Rosenior had good moments at Strasbourg, yes, but there was never really a solid foundation to believe he was ready to make this step. And at the same time, I also think he was completely thrown to the wolves. First, because of the absurd pressure that already exists just from being Chelsea. Second, because all of this starts before him.

The dismissal of Enzo Maresca made no sense at all. He was doing a job that was, at the very least, positive, getting almost the maximum out of a clearly unbalanced squad and even managing to achieve things like the World Cup. The same group that made that decision is the one that then hired Rosenior and now fires him to go and get someone else.

And here is the real problem. It’s not the manager. It’s the people in charge.

We’re talking about a group that has spent around 2 billion on young players, as if this were Football Manager. As if putting together young talent automatically created a competitive team. It doesn’t. This isn’t a game. It doesn’t work like that in real life.

And then people ask why Chelsea don’t evolve, why they don’t return to the top. How are they supposed to, if the people making decisions keep getting it wrong consistently?

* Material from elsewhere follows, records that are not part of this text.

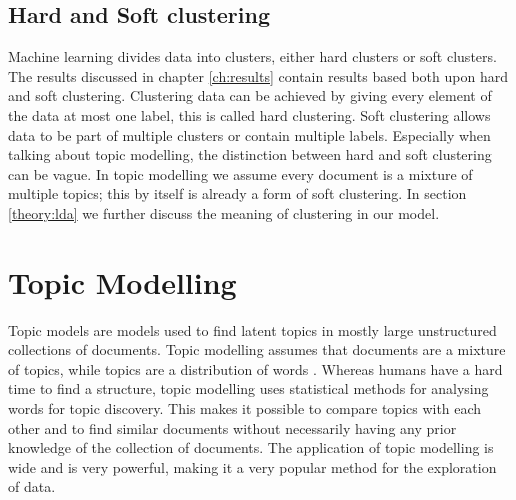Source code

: \subsection{Hard and Soft clustering}
Machine learning divides data into clusters, either hard clusters or soft clusters. The results discussed in chapter \ref{ch:results} contain results based both upon hard and soft clustering. Clustering data can be achieved by giving every element of the data at most one label, this is called hard clustering. Soft clustering allows data to be part of multiple clusters or contain multiple labels. Especially when talking about topic modelling, the distinction between hard and soft clustering can be vague. In topic modelling we assume every document is a mixture of multiple topics; this by itself is already a form of soft clustering. In section \ref{theory:lda} we further discuss the meaning of clustering in our model.

\section{Topic Modelling}\label{theory:tm}
Topic models are models used to find latent topics in mostly large unstructured collections of documents. Topic modelling assumes that documents are a mixture of topics, while topics are a distribution of words \cite{Blei2010}. Whereas humans have a hard time to find a structure, topic modelling uses statistical methods for analysing words for topic discovery. This makes it possible to compare topics with each other and to find similar documents without necessarily having any prior knowledge of the collection of documents. The application of topic modelling is wide and is very powerful, making it a very popular method for the exploration of data. 


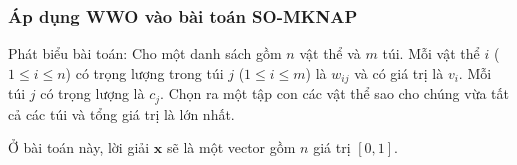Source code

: \begin{frame}
    \frametitle{Áp dụng WWO vào bài toán SO-MKNAP}
    \begin{block}{Phát biểu bài toán:}
        Cho một danh sách gồm $n$ vật thể và $m$ túi. Mỗi vật thể $i$ ($1 \le i \le n$) có trọng lượng trong túi $j$ ($1 \le i \le m$) là $w_{ij}$ và có giá trị là $v_i$. Mỗi túi $j$ có trọng lượng là $c_j$. Chọn ra một tập con các vật thể sao cho chúng vừa tất cả các túi và tổng giá trị là lớn nhất.
    \end{block}
    Ở bài toán này, lời giải $\mathbf{x}$ sẽ là một vector gồm $n$ giá trị $[0, 1]$. 
\end{frame}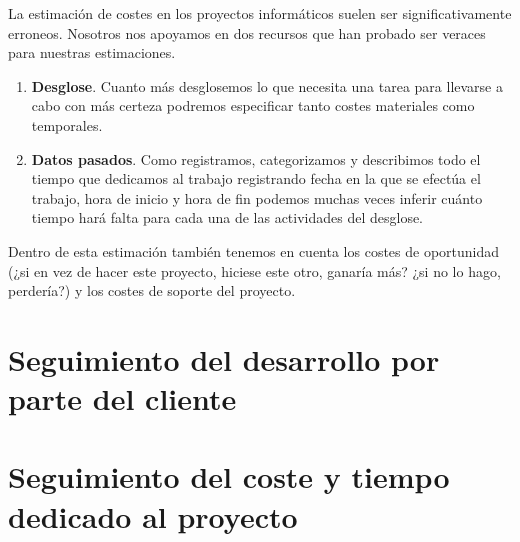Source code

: La estimación de costes en los proyectos informáticos suelen
ser significativamente erroneos. Nosotros nos apoyamos en dos
recursos que han probado ser veraces para nuestras estimaciones.

\begin{enumerate}
    \item \textbf{Desglose}. Cuanto más desglosemos lo que
          necesita una tarea para llevarse a cabo con más
          certeza podremos especificar tanto costes materiales
          como temporales.
    \item \textbf{Datos pasados}. Como registramos, categorizamos
          y describimos todo el tiempo que dedicamos al trabajo
          registrando fecha en la que se efectúa el trabajo, hora
          de inicio y hora de fin podemos muchas veces inferir
          cuánto tiempo hará falta para cada una de las actividades
          del desglose.
\end{enumerate}

Dentro de esta estimación también tenemos en cuenta los costes de
oportunidad (¿si en vez de hacer este proyecto, hiciese este otro,
ganaría más? ¿si no lo hago, perdería?) y los costes de soporte del proyecto.

\section{Seguimiento del desarrollo por parte del cliente}


\section{Seguimiento del coste y tiempo dedicado al proyecto}



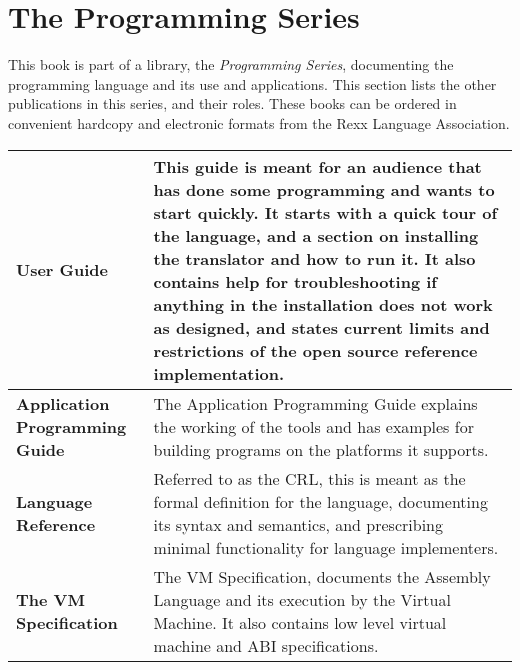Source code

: \chapter{The \crexx{} Programming Series}
This book is part of a library, the \emph{\crexx{} Programming Series}, documenting the \crexx{} programming language and its use and applications. This section lists the other publications in this series, and their roles. These books can be ordered in convenient hardcopy and electronic formats from the Rexx Language Association.
\newline
\newline
\begin{tabularx}{\textwidth}{>{\bfseries}lX}
\toprule
User Guide & This guide is meant for an audience that has done some programming and wants to start quickly. It starts with a quick tour of the language, and a section on installing the \crexx{} translator and how to run it. It also contains help for troubleshooting if anything in the installation does not work as designed, and states current limits and restrictions of the open source reference implementation.
\\\midrule
Application Programming Guide & The Application Programming Guide
explains the working of the tools and has examples for building
programs on the platforms it supports.
\\\midrule
Language Reference & Referred to as the CRL, this is meant as the formal definition for the language, documenting its syntax and semantics, and prescribing minimal functionality for language implementers.
\\\midrule
The \crexx{} VM Specification & The \crexx{} VM
Specification, documents the \crexx{} Assembly Language and its execution
by the \crexx{} Virtual Machine. It also contains low level virtual
machine and ABI specifications.
\\\bottomrule
\end{tabularx}
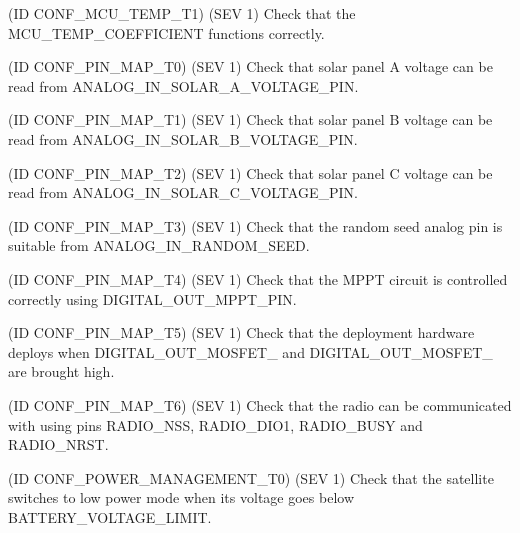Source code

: \begin{DoxyRefList}
(ID C\+O\+N\+F\+\_\+\+M\+C\+U\+\_\+\+T\+E\+M\+P\+\_\+\+T1) (S\+EV 1) Check that the M\+C\+U\+\_\+\+T\+E\+M\+P\+\_\+\+C\+O\+E\+F\+F\+I\+C\+I\+E\+NT functions correctly. 
\item[\label{test__test000022}%
\Hypertarget{test__test000022}%
Module \hyperlink{group__defines__pin__map}{defines\+\_\+pin\+\_\+map} ](ID C\+O\+N\+F\+\_\+\+P\+I\+N\+\_\+\+M\+A\+P\+\_\+\+T0) (S\+EV 1) Check that solar panel A voltage can be read from A\+N\+A\+L\+O\+G\+\_\+\+I\+N\+\_\+\+S\+O\+L\+A\+R\+\_\+\+A\+\_\+\+V\+O\+L\+T\+A\+G\+E\+\_\+\+P\+IN. 

(ID C\+O\+N\+F\+\_\+\+P\+I\+N\+\_\+\+M\+A\+P\+\_\+\+T1) (S\+EV 1) Check that solar panel B voltage can be read from A\+N\+A\+L\+O\+G\+\_\+\+I\+N\+\_\+\+S\+O\+L\+A\+R\+\_\+\+B\+\_\+\+V\+O\+L\+T\+A\+G\+E\+\_\+\+P\+IN. 

(ID C\+O\+N\+F\+\_\+\+P\+I\+N\+\_\+\+M\+A\+P\+\_\+\+T2) (S\+EV 1) Check that solar panel C voltage can be read from A\+N\+A\+L\+O\+G\+\_\+\+I\+N\+\_\+\+S\+O\+L\+A\+R\+\_\+\+C\+\_\+\+V\+O\+L\+T\+A\+G\+E\+\_\+\+P\+IN. 

(ID C\+O\+N\+F\+\_\+\+P\+I\+N\+\_\+\+M\+A\+P\+\_\+\+T3) (S\+EV 1) Check that the random seed analog pin is suitable from A\+N\+A\+L\+O\+G\+\_\+\+I\+N\+\_\+\+R\+A\+N\+D\+O\+M\+\_\+\+S\+E\+ED. 

(ID C\+O\+N\+F\+\_\+\+P\+I\+N\+\_\+\+M\+A\+P\+\_\+\+T4) (S\+EV 1) Check that the M\+P\+PT circuit is controlled correctly using D\+I\+G\+I\+T\+A\+L\+\_\+\+O\+U\+T\+\_\+\+M\+P\+P\+T\+\_\+\+P\+IN. 

(ID C\+O\+N\+F\+\_\+\+P\+I\+N\+\_\+\+M\+A\+P\+\_\+\+T5) (S\+EV 1) Check that the deployment hardware deploys when D\+I\+G\+I\+T\+A\+L\+\_\+\+O\+U\+T\+\_\+\+M\+O\+S\+F\+E\+T\+\_ and D\+I\+G\+I\+T\+A\+L\+\_\+\+O\+U\+T\+\_\+\+M\+O\+S\+F\+E\+T\+\_ are brought high. 

(ID C\+O\+N\+F\+\_\+\+P\+I\+N\+\_\+\+M\+A\+P\+\_\+\+T6) (S\+EV 1) Check that the radio can be communicated with using pins R\+A\+D\+I\+O\+\_\+\+N\+SS, R\+A\+D\+I\+O\+\_\+\+D\+I\+O1, R\+A\+D\+I\+O\+\_\+\+B\+U\+SY and R\+A\+D\+I\+O\+\_\+\+N\+R\+ST. 
\item[\label{test__test000017}%
\Hypertarget{test__test000017}%
Module \hyperlink{group__defines__power__management__configuration}{defines\+\_\+power\+\_\+management\+\_\+configuration} ](ID C\+O\+N\+F\+\_\+\+P\+O\+W\+E\+R\+\_\+\+M\+A\+N\+A\+G\+E\+M\+E\+N\+T\+\_\+\+T0) (S\+EV 1) Check that the satellite switches to low power mode when its voltage goes below B\+A\+T\+T\+E\+R\+Y\+\_\+\+V\+O\+L\+T\+A\+G\+E\+\_\+\+L\+I\+M\+IT. 


\end{DoxyRefList}
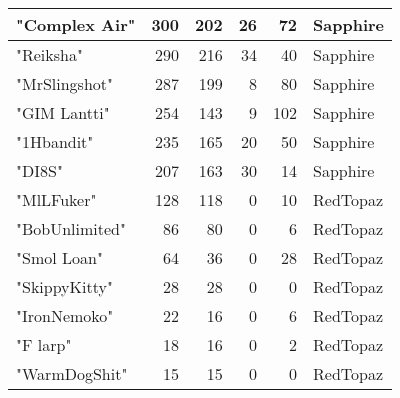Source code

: \documentclass{article}
\begin{document}
\begin{table}[htbp]
\begin{tabular}{|l|r|r|r|r|l|}
"Complex Air" & 300 & 202 & 26 & 72 & Sapphire \\ \hline
"Reiksha" & 290 & 216 & 34 & 40 & Sapphire \\ \hline
"MrSlingshot" & 287 & 199 & 8 & 80 & Sapphire \\ \hline
"GIM Lantti" & 254 & 143 & 9 & 102 & Sapphire \\ \hline
"1Hbandit" & 235 & 165 & 20 & 50 & Sapphire \\ \hline
"DI8S" & 207 & 163 & 30 & 14 & Sapphire \\ \hline
"MlLFuker" & 128 & 118 & 0 & 10 & RedTopaz \\ \hline
"BobUnlimited" & 86 & 80 & 0 & 6 & RedTopaz \\ \hline
"Smol Loan" & 64 & 36 & 0 & 28 & RedTopaz \\ \hline
"SkippyKitty" & 28 & 28 & 0 & 0 & RedTopaz \\ \hline
"IronNemoko" & 22 & 16 & 0 & 6 & RedTopaz \\ \hline
"F larp" & 18 & 16 & 0 & 2 & RedTopaz \\ \hline
"WarmDogShit" & 15 & 15 & 0 & 0 & RedTopaz \\ \hline
\end{tabular}
\end{table}
\end{document}
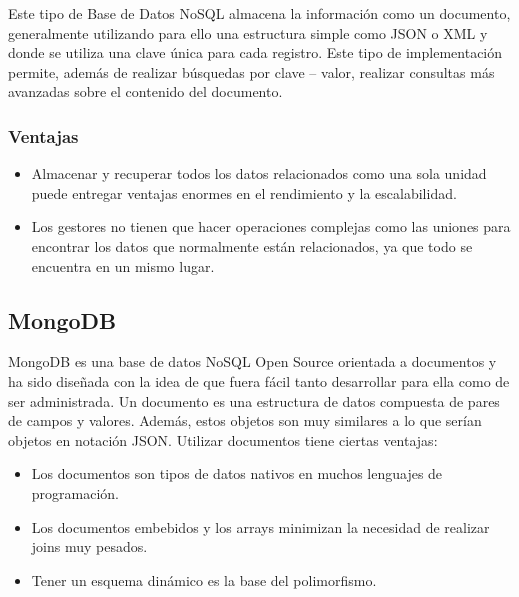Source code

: \documentclass[preprint,12pt]{elsarticle}
\begin{document}
Este tipo de Base de Datos NoSQL almacena la información como un documento, generalmente utilizando para ello una estructura simple como JSON o XML y donde se utiliza una clave única para cada registro. Este tipo de implementación permite, además de realizar búsquedas por clave – valor, realizar consultas más avanzadas sobre el contenido del documento.
\cite{BDnoSQLMongodb}
\subsubsection{\textbf{Ventajas}}
\begin{itemize}

\item Almacenar y recuperar todos los datos relacionados como una sola unidad puede entregar ventajas enormes en el rendimiento y la escalabilidad.
\item Los gestores no tienen que hacer operaciones complejas como las uniones para encontrar los datos que normalmente están relacionados, ya que todo se encuentra en un mismo lugar.
\end{itemize}

\cite{BDnoSQLMongodb}
\subsection {\textbf{MongoDB}}
MongoDB es una base de datos NoSQL Open Source orientada a documentos y ha sido diseñada con la idea de que fuera fácil tanto desarrollar para ella como de ser administrada. Un documento es una estructura de datos compuesta de pares de campos y valores. Además, estos objetos son muy similares a lo que serían objetos en notación JSON. \newline
Utilizar documentos tiene ciertas ventajas:
\begin{itemize}

\item Los documentos son tipos de datos nativos en muchos lenguajes de programación.
\item Los documentos embebidos y los arrays minimizan la necesidad de realizar joins muy pesados.
\item Tener un esquema dinámico es la base del polimorfismo.

\end{itemize}
 \cite{MongoDB}
\end{document}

I also don’t blame the players. We’re talking about millionaire contracts, about changing their lives and their families’ lives forever. Of course they’re going to accept. The same goes for Rosenior, I saw a lot of people saying he shouldn’t have accepted. That makes no sense. Who turns down an opportunity like this with millions involved? It’s easy to talk from the outside, but in reality no one does that.

The reality is simple: Chelsea are completely without direction. Managers can come and go, you can change the name on the bench as much as you want, it’s very unlikely to fix the structural problem.

As for Rosenior, I don’t know how he’s going to recover from the negative image that’s been left, because right now he’s almost being treated like a joke. But he’s young, he still has time and can absolutely rebuild his career in a more stable environment.

Conclusion

Rosenior’s departure is good news, yes, but Chelsea’s problem goes much deeper than that.
As long as the people making the decisions stay the same, they can change managers as many times as they want: the circus will keep being a circus.